The other way to do this is to write raw SQL and encapsulate it in a manager method. It looks a little bit scary but works great. If you assign the manager as "objects" attribute on Projectfundingdetail, you can use it like this to get the latest funding details for each project:
>>> Projectfundingdetail.objects.latest_by_project()

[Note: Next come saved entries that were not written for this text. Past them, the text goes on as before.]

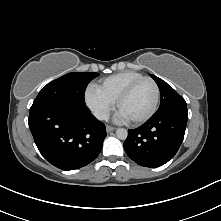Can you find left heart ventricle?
<instances>
[{"label": "left heart ventricle", "mask_w": 221, "mask_h": 221, "mask_svg": "<svg viewBox=\"0 0 221 221\" xmlns=\"http://www.w3.org/2000/svg\"><path fill=\"white\" fill-rule=\"evenodd\" d=\"M155 89L151 82L143 81L121 104L119 111L128 119L135 120L147 114L152 108Z\"/></svg>", "instance_id": "b2bd125f"}]
</instances>
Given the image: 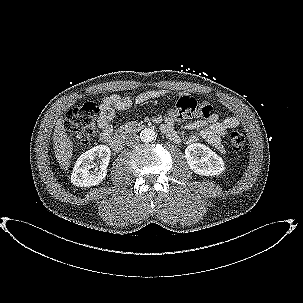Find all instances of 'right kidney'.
Listing matches in <instances>:
<instances>
[{
	"label": "right kidney",
	"mask_w": 303,
	"mask_h": 303,
	"mask_svg": "<svg viewBox=\"0 0 303 303\" xmlns=\"http://www.w3.org/2000/svg\"><path fill=\"white\" fill-rule=\"evenodd\" d=\"M111 151L106 145H98L83 153L76 161L71 182L78 187H90L101 183L107 175ZM100 158L99 168H93L94 159Z\"/></svg>",
	"instance_id": "1"
}]
</instances>
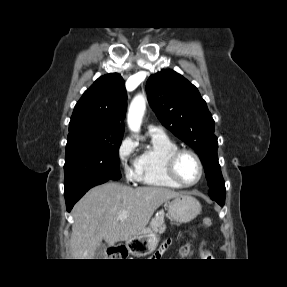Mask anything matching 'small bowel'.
Wrapping results in <instances>:
<instances>
[{
	"label": "small bowel",
	"instance_id": "1",
	"mask_svg": "<svg viewBox=\"0 0 287 287\" xmlns=\"http://www.w3.org/2000/svg\"><path fill=\"white\" fill-rule=\"evenodd\" d=\"M171 244V240H166L161 246L160 248L158 249L157 251V255H160L162 254L164 251H166V249L170 246ZM206 245L207 243L206 242H203L201 244V247H200V254L201 256L203 257H208L210 255L209 251L207 250L206 248Z\"/></svg>",
	"mask_w": 287,
	"mask_h": 287
}]
</instances>
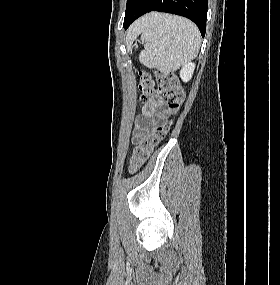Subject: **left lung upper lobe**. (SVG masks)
<instances>
[{"instance_id": "5c2ea615", "label": "left lung upper lobe", "mask_w": 280, "mask_h": 285, "mask_svg": "<svg viewBox=\"0 0 280 285\" xmlns=\"http://www.w3.org/2000/svg\"><path fill=\"white\" fill-rule=\"evenodd\" d=\"M137 0H127L126 11H125V18L129 15L131 10L133 9ZM124 18V19H125Z\"/></svg>"}]
</instances>
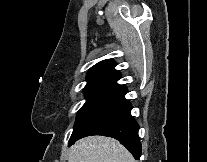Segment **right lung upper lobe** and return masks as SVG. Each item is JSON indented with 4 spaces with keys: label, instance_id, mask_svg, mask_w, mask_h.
I'll list each match as a JSON object with an SVG mask.
<instances>
[{
    "label": "right lung upper lobe",
    "instance_id": "1",
    "mask_svg": "<svg viewBox=\"0 0 207 162\" xmlns=\"http://www.w3.org/2000/svg\"><path fill=\"white\" fill-rule=\"evenodd\" d=\"M115 63L111 60H104L94 65L88 72L87 85L85 88L91 87H109L119 88L117 80L120 73L114 69Z\"/></svg>",
    "mask_w": 207,
    "mask_h": 162
}]
</instances>
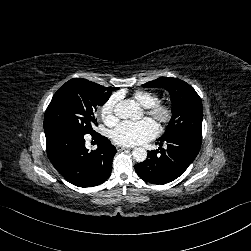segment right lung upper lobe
<instances>
[{"label":"right lung upper lobe","instance_id":"cb5924a9","mask_svg":"<svg viewBox=\"0 0 251 251\" xmlns=\"http://www.w3.org/2000/svg\"><path fill=\"white\" fill-rule=\"evenodd\" d=\"M108 88H112L113 90L118 89V88H113V87H108Z\"/></svg>","mask_w":251,"mask_h":251}]
</instances>
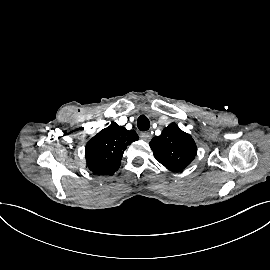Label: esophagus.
Instances as JSON below:
<instances>
[{
    "label": "esophagus",
    "instance_id": "obj_1",
    "mask_svg": "<svg viewBox=\"0 0 270 270\" xmlns=\"http://www.w3.org/2000/svg\"><path fill=\"white\" fill-rule=\"evenodd\" d=\"M140 138L144 141H149L151 139V134L147 131L141 132Z\"/></svg>",
    "mask_w": 270,
    "mask_h": 270
}]
</instances>
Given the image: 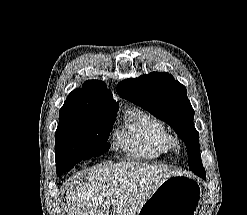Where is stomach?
Segmentation results:
<instances>
[{"instance_id":"stomach-1","label":"stomach","mask_w":247,"mask_h":215,"mask_svg":"<svg viewBox=\"0 0 247 215\" xmlns=\"http://www.w3.org/2000/svg\"><path fill=\"white\" fill-rule=\"evenodd\" d=\"M201 195L194 179L184 175L170 176L143 203L137 215H196Z\"/></svg>"}]
</instances>
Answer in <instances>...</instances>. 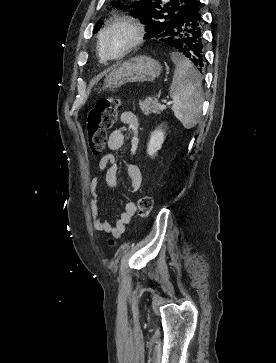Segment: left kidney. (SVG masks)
<instances>
[{
    "label": "left kidney",
    "mask_w": 276,
    "mask_h": 363,
    "mask_svg": "<svg viewBox=\"0 0 276 363\" xmlns=\"http://www.w3.org/2000/svg\"><path fill=\"white\" fill-rule=\"evenodd\" d=\"M165 139L164 130L161 128L155 129L151 135L147 146V153L149 156H154L158 150L161 149Z\"/></svg>",
    "instance_id": "left-kidney-1"
}]
</instances>
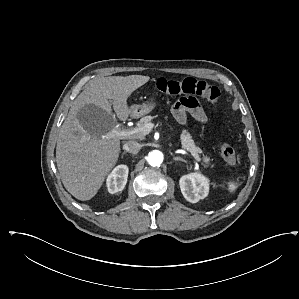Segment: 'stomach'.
<instances>
[{"label":"stomach","mask_w":299,"mask_h":299,"mask_svg":"<svg viewBox=\"0 0 299 299\" xmlns=\"http://www.w3.org/2000/svg\"><path fill=\"white\" fill-rule=\"evenodd\" d=\"M156 106V102L153 99H149L146 103L141 105L135 104L130 107V116L132 118H140L148 113H150L154 107Z\"/></svg>","instance_id":"1"}]
</instances>
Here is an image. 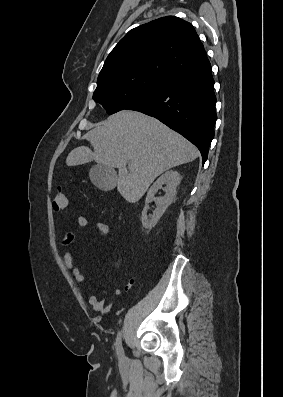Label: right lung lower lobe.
Returning a JSON list of instances; mask_svg holds the SVG:
<instances>
[{"instance_id": "right-lung-lower-lobe-1", "label": "right lung lower lobe", "mask_w": 283, "mask_h": 397, "mask_svg": "<svg viewBox=\"0 0 283 397\" xmlns=\"http://www.w3.org/2000/svg\"><path fill=\"white\" fill-rule=\"evenodd\" d=\"M213 85L208 64L173 77L126 109L155 117L183 135L197 146L205 163L217 119Z\"/></svg>"}]
</instances>
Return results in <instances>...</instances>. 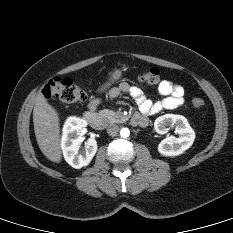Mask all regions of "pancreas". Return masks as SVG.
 Returning <instances> with one entry per match:
<instances>
[{"instance_id": "1", "label": "pancreas", "mask_w": 233, "mask_h": 233, "mask_svg": "<svg viewBox=\"0 0 233 233\" xmlns=\"http://www.w3.org/2000/svg\"><path fill=\"white\" fill-rule=\"evenodd\" d=\"M99 114L102 117L108 119L110 122L120 123V122H123L125 120L120 113L114 112V111L109 110V109L100 110Z\"/></svg>"}]
</instances>
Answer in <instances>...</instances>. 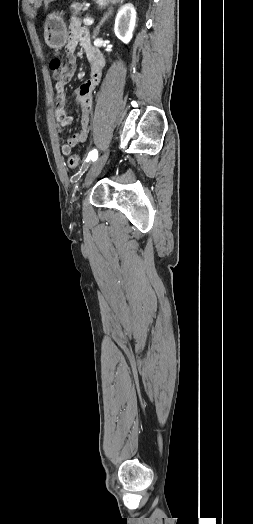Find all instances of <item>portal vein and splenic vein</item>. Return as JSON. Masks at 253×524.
Returning <instances> with one entry per match:
<instances>
[{
    "mask_svg": "<svg viewBox=\"0 0 253 524\" xmlns=\"http://www.w3.org/2000/svg\"><path fill=\"white\" fill-rule=\"evenodd\" d=\"M93 22H94V21H93V19H91V18H84V19H83V23H84L85 25H92Z\"/></svg>",
    "mask_w": 253,
    "mask_h": 524,
    "instance_id": "portal-vein-and-splenic-vein-1",
    "label": "portal vein and splenic vein"
}]
</instances>
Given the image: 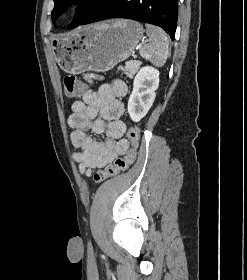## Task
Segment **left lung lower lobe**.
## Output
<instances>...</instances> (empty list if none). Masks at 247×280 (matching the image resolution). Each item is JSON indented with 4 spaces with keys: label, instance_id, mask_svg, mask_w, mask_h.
<instances>
[{
    "label": "left lung lower lobe",
    "instance_id": "left-lung-lower-lobe-1",
    "mask_svg": "<svg viewBox=\"0 0 247 280\" xmlns=\"http://www.w3.org/2000/svg\"><path fill=\"white\" fill-rule=\"evenodd\" d=\"M109 18H128L160 26L174 40L178 19V0H106L79 25ZM68 28L74 27L69 25Z\"/></svg>",
    "mask_w": 247,
    "mask_h": 280
}]
</instances>
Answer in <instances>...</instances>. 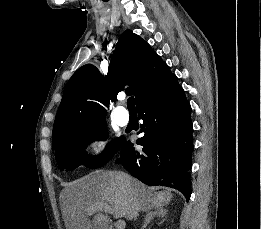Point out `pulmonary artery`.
Returning <instances> with one entry per match:
<instances>
[{"label": "pulmonary artery", "mask_w": 261, "mask_h": 229, "mask_svg": "<svg viewBox=\"0 0 261 229\" xmlns=\"http://www.w3.org/2000/svg\"><path fill=\"white\" fill-rule=\"evenodd\" d=\"M115 117L120 123H127L128 120H129L128 111L123 106H117L116 107Z\"/></svg>", "instance_id": "obj_1"}]
</instances>
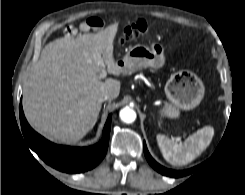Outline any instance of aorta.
<instances>
[{"label": "aorta", "instance_id": "obj_1", "mask_svg": "<svg viewBox=\"0 0 245 195\" xmlns=\"http://www.w3.org/2000/svg\"><path fill=\"white\" fill-rule=\"evenodd\" d=\"M119 116L123 122L132 123L136 119V112L130 107H125L121 109Z\"/></svg>", "mask_w": 245, "mask_h": 195}]
</instances>
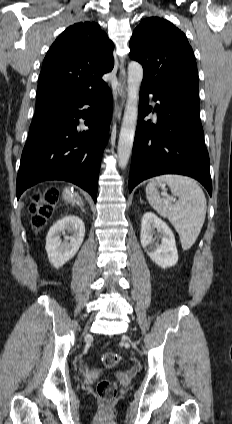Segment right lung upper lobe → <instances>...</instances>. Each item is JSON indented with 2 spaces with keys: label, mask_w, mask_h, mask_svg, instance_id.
Returning a JSON list of instances; mask_svg holds the SVG:
<instances>
[{
  "label": "right lung upper lobe",
  "mask_w": 232,
  "mask_h": 424,
  "mask_svg": "<svg viewBox=\"0 0 232 424\" xmlns=\"http://www.w3.org/2000/svg\"><path fill=\"white\" fill-rule=\"evenodd\" d=\"M113 48L97 23L80 22L68 27L44 58L36 107L81 101L107 89L102 76L114 67Z\"/></svg>",
  "instance_id": "cb5924a9"
}]
</instances>
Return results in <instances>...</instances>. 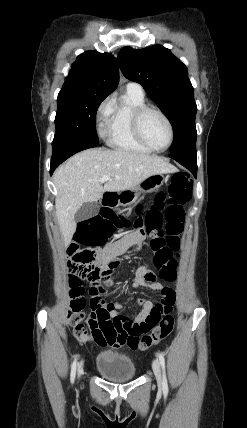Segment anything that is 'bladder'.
Returning <instances> with one entry per match:
<instances>
[{
    "label": "bladder",
    "mask_w": 247,
    "mask_h": 428,
    "mask_svg": "<svg viewBox=\"0 0 247 428\" xmlns=\"http://www.w3.org/2000/svg\"><path fill=\"white\" fill-rule=\"evenodd\" d=\"M96 369L107 380L125 383L136 377V366L132 358L119 350L101 351L97 357Z\"/></svg>",
    "instance_id": "31cf9c89"
}]
</instances>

And it returns a normal QuerySet, so you can add on further filters:
>>> Projectfundingdetail.objects.latest_by_project().filter(budget__lte=1000)
Here's the code:
from django.db import connection, models
qn = connection.ops.quote_name
class ProjectfundingdetailManager(models.Manager):
def latest_by_project(self):
project_model = self.model._meta.get_field('project').rel.to
names = {'project': qn(project_model._meta.db_table),
'pfd': qn(self.model._meta.db_table),
'end_date': qn(self.model._meta.get_field('end_date').column),
'project_id': qn(self.model._meta.get_field('project').column),
'pk': qn(self.model._meta.pk.column),
'p_pk': qn(project_model._meta.pk.column)}
sql = """SELECT pfd.%(pk)s FROM %(project)s AS p
JOIN %(pfd)s AS pfd ON p.%(p_pk)s = pfd.%(project_id)s
WHERE pfd.%(end_date)s =
(SELECT MAX(%(end_date)s) FROM %(pfd)s
WHERE %(project_id)s = p.%(p_pk)s)
""" % names
cursor = connection.cursor()
cursor.execute(sql)
return self.model.objects.filter(id__in=[r[0] for r
in cursor.fetchall()])
About half of that code (the "names" dictionary) is only necessary to be robust against the possibility of nonstandard database table and column names. You could also just hardcode the table and column names into the SQL if you're confident they won't ever change.